ERMITA DEL SANTÍSIMO CRISTO DEL PERDÓN.- En la calle Verde aún se conserva la nave de una ermita. Creemos que esta ermita fue construida a finales del siglo pasado, por mandato de Dª Luisa Casanova Navarro, más conocida popularmente por “Tía Luisilla”. De esta ermita, con exactitud, no sabemos su titular, pero algún familiar actual de esta señora recuerda de haber oído decir que estuvo dedicada al culto del Santísimo Cristo del Perdón. Al parecer, esta señora, a la vez que mandó levantar esta ermita también sufragó los gastos del seminario para la preparación de Leocadio Vallejo Casanova, sobrino suyo, que de niño apuntaba cierta vocación religiosa, para cuando se ordenara Sacerdote, tuviera un lugar propio donde ejercer su ministerio.

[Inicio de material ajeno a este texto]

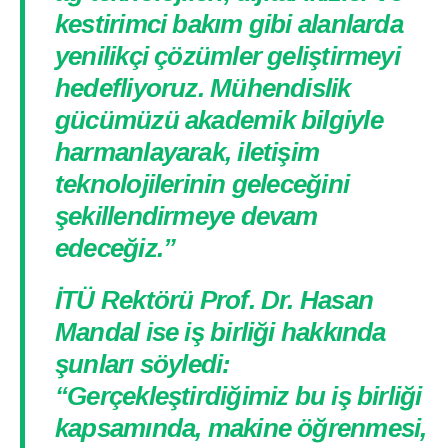
kestirimci bakım gibi alanlarda
yenilikçi çözümler geliştirmeyi
hedefliyoruz. Mühendislik
gücümüzü akademik bilgiyle
harmanlayarak, iletişim
teknolojilerinin geleceğini
şekillendirmeye devam
edeceğiz.”
İTÜ Rektörü Prof. Dr. Hasan
Mandal ise iş birliği hakkında
şunları söyledi:
“Gerçekleştirdiğimiz bu iş birliği
kapsamında, makine öğrenmesi,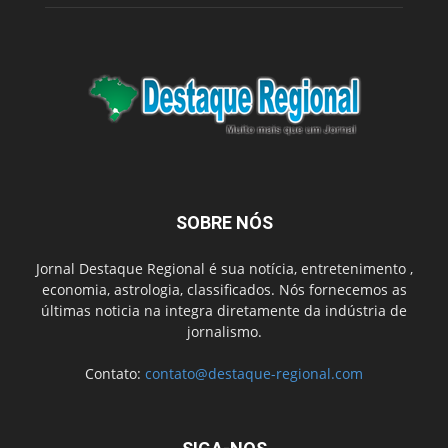
SOBRE NÓS
Jornal Destaque Regional é sua notícia, entretenimento ,
economia, astrologia, classificados. Nós fornecemos as
últimas noticia na integra diretamente da indústria de
jornalismo.
Contato:
contato@destaque-regional.com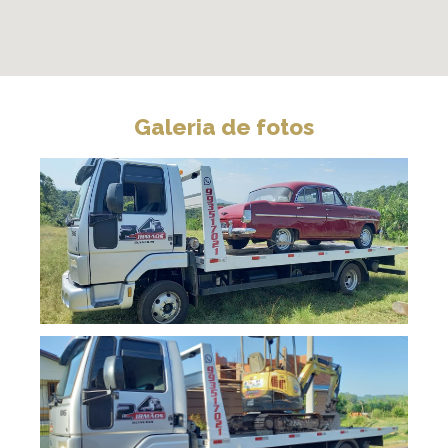
Galeria de fotos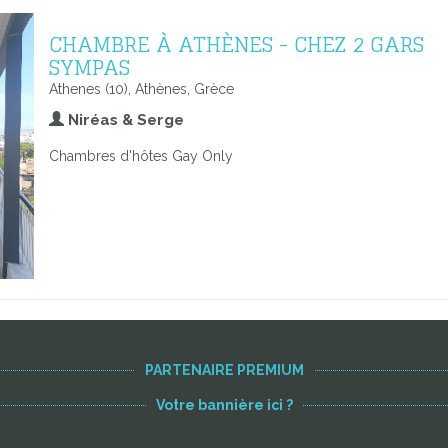
CHAMBRE À ATHÈNES - CHEZ 2 GARS
SYMPAS
Athenes (10), Athènes, Grèce
Niréas & Serge
Chambres d'hôtes Gay Only
PARTENAIRE PREMIUM
Votre bannière ici ?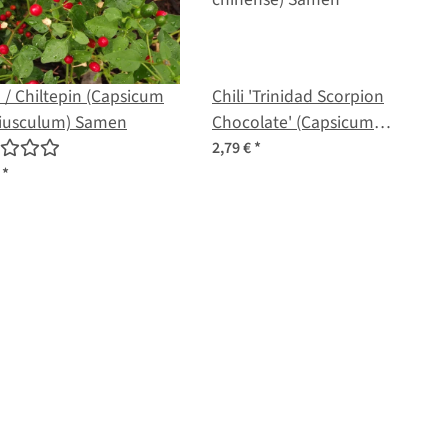
 / Chiltepin (Capsicum
Chili 'Trinidad Scorpion
riusculum) Samen
Chocolate' (Capsicum
chinense) Samen
2,79 €
*
€
*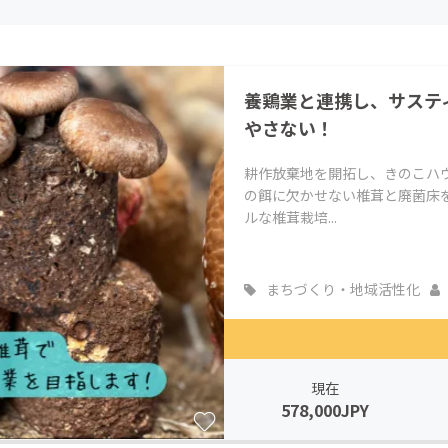
CAMPFIRE for Social Good
CAMPFIRE Creation
CAMPFIREふるさと納税
machi-ya
コミュニティ
養鶏業と連携し、サステ
やさない！
耕作放棄地を開拓し、きのこハ
の餌に欠かせない椎茸と廃菌床
ルな椎茸栽培...
まちづくり・地域活性化
現在
578,000JPY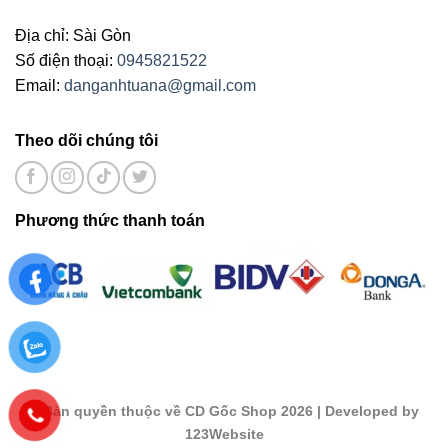
Địa chỉ: Sài Gòn
Số điện thoại:
0945821522
Email:
danganhtuana@gmail.com
Theo dõi chúng tôi
Phương thức thanh toán
©
Bản quyền thuộc về CD Gốc Shop 2026
| Developed by
123Website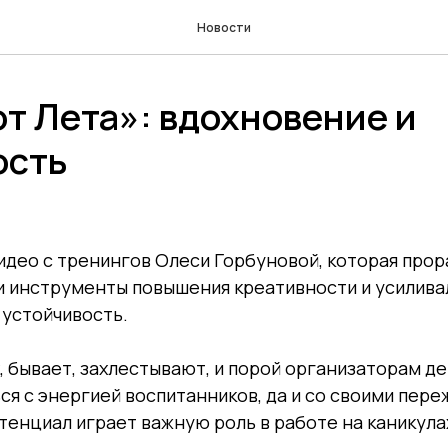
Новости
т Лета»: вдохновение и
ость
део с тренингов Олеси Горбуновой, которая прор
 инструменты повышения креативности и усилива
 устойчивость.
, бывает, захлестывают, и порой организаторам д
ся с энергией воспитанников, да и со своими пере
тенциал играет важную роль в работе на каникула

Al fallecer esta señora sin tener hijos, dejó en su testamento la donación del usufructo de un olivar para que el aceite producido sirviese de combustible para la lámpara del Cristo mientras que tuviese culto en la ermita.

Como podemos observar, estas ermitas son un testimonio más de la historia de nuestro pueblo que, sin duda, va ligada a la religión cristiana. Su implantación en la mayoría de ellas, puede que surgiera en el seno de pequeños grupos de familias cristianas que tomaron como titular de la ermita al Santo o Divinidad celestial de su devoción, siendo el núcleo principal de los barrios y que al ir creciendo estos pequeños barrios se convirtieron en lo que es hoy el conjunto de la población, teniendo su máximo auge en el tiempo de bonanza que vino después de la reconquista, una vez asegurado el dominio cristiano en esta zona. En cuanto a su desaparición puede deberse a varios factores: por un lado las desamortizaciones que tuvieron lugar en el siglo pasado, para hallar fondos económicos para el Estado, y otros factores pudieron ser los períodos de epidemias y guerras que han ido jalonando nuestra existencia.